▶ _TASKS_:
(a) Answer these questions about the blog post on applause in church:
(i) How many times was the earlier post on applause in church shared on Facebook?
(ii) Which blog provided the translation of what Pope John XXIII says?
(iii) How far from Rome is Ostia, and in what direction?
(b) Reproduce, word for word, the blog post on applause in church from "More Applause in Church" to "that interests people!".

▶ _DOCUMENT SEGMENT_:
*-*-*
More Applause in Church

A little over two months ago I posted on the topic of Applause in Church, a post which proved to be very popular – receiving a very large number of readers, and shared on Facebook over 300 times. It’s clear that this is a topic that interests people!

I was very glad, then, to discover recently on the good Italian blog, Scuola Ecclesia Mater, this video of Pope Saint John XXIII, when he spoke to a crowd about NOT applauding (or cheering) in church. Since I originally saw it, a few English blogs have picked it up as well. Here is the translation of what “Good Pope John” says – in his characteristic warm and animated style – as provided by the blog New Liturgical Movement (with some slight adjustments on my part). The video then follows.

Narrator: The fourth Sunday of Lent, John XXIII was once again among the crowd, at Ostia. [About 15 miles to the south-west of Rome.] Thousands of people were waiting for him along the street, in the piazza, in the church. They wanted to see him, to applaud him. They did not know that afterwards, he would rebuke them, in a good-natured way – in his simple, spontaneous, familiar way of speaking.
*-*-*
▶ _DATA PROVIDED_:
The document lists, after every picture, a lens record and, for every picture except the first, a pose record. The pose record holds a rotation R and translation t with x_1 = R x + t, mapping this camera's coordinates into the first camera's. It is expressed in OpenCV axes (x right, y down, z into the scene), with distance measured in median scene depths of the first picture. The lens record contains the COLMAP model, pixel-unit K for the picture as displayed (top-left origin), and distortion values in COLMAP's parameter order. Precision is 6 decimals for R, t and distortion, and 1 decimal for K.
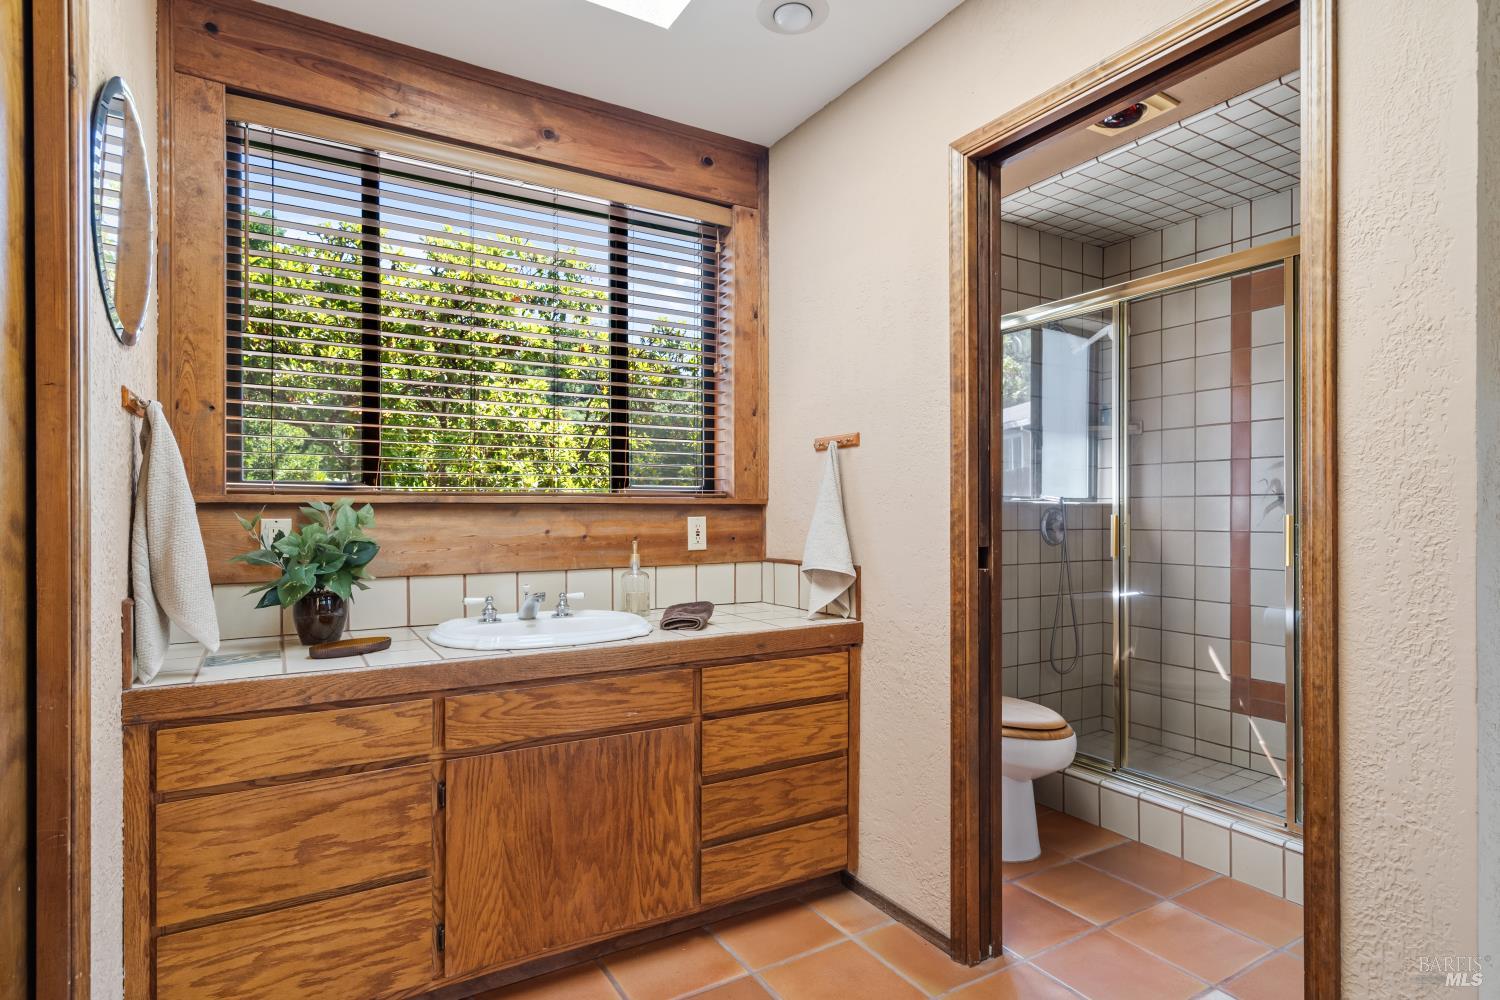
lens RADIAL K [[772.6, 0, 748.0], [0, 772.6, 509.3], [0, 0, 1]] dist [-0.005307, -0.000563]
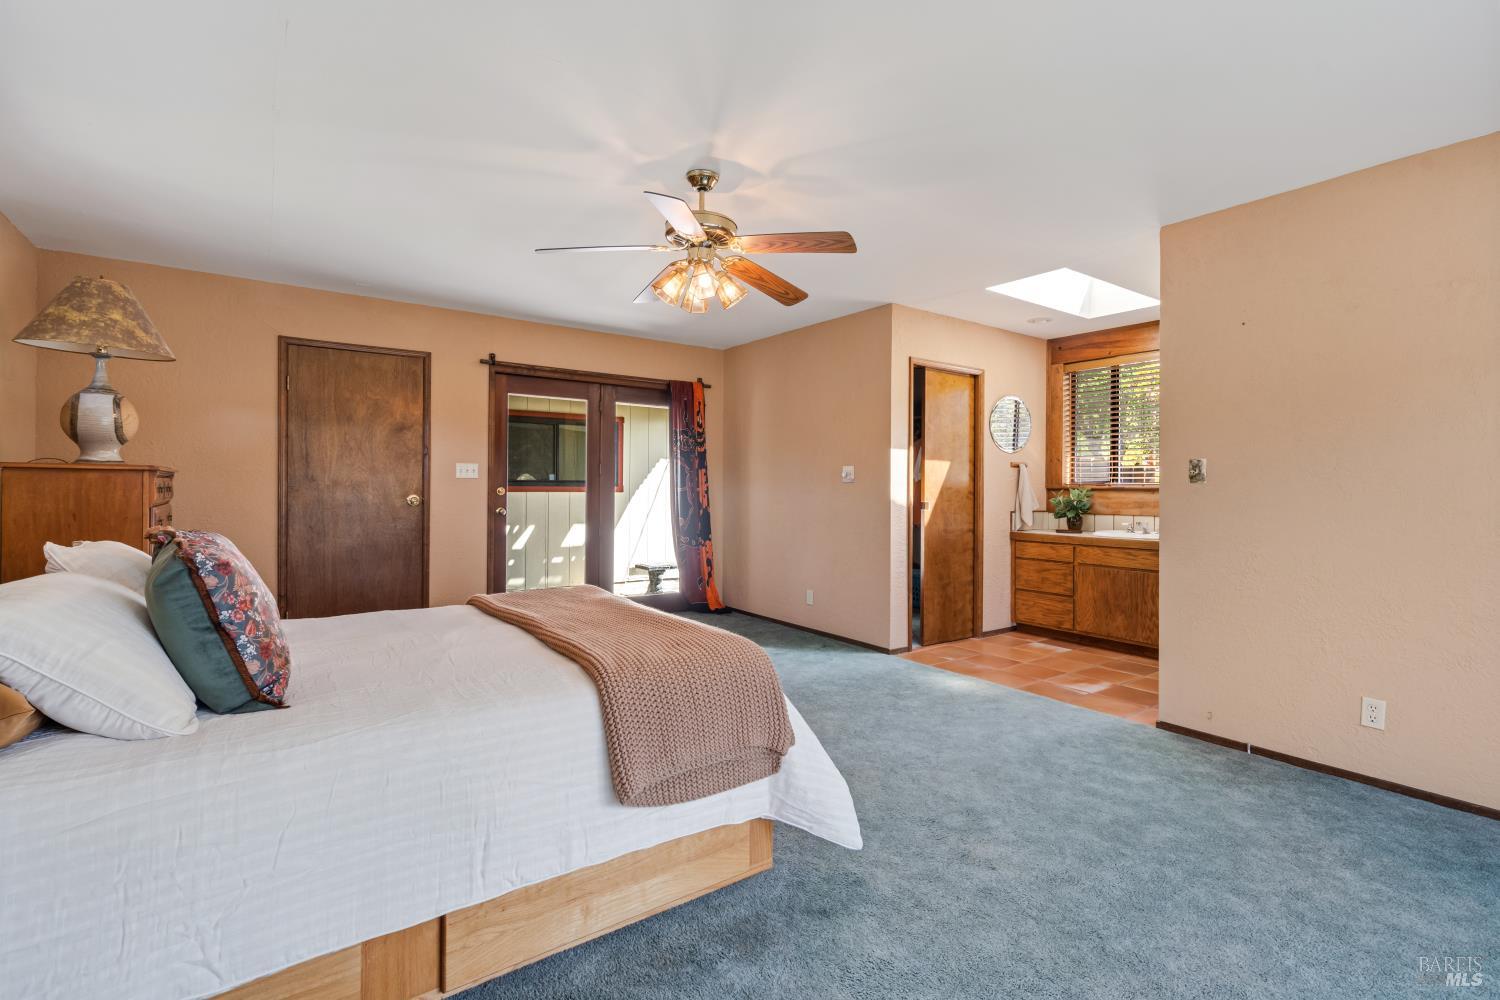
lens RADIAL K [[682.5, 0, 748.5], [0, 682.5, 492.9], [0, 0, 1]] dist [0.003587, 0.000242]
pose [[0.080755, 0.008784, -0.996695, 2.314019], [-0.005376, 0.999950, 0.008377, -0.008292], [0.996719, 0.004682, 0.080798, -0.634009]]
*-*-*
▶ _RESULTS OF THE TASKS_:
(a)
(i) Over 300 times.
(ii) New Liturgical Movement.
(iii) About 15 miles to the south-west.

(b)
More Applause in Church

A little over two months ago I posted on the topic of Applause in Church, a post which proved to be very popular – receiving a very large number of readers, and shared on Facebook over 300 times. It’s clear that this is a topic that interests people!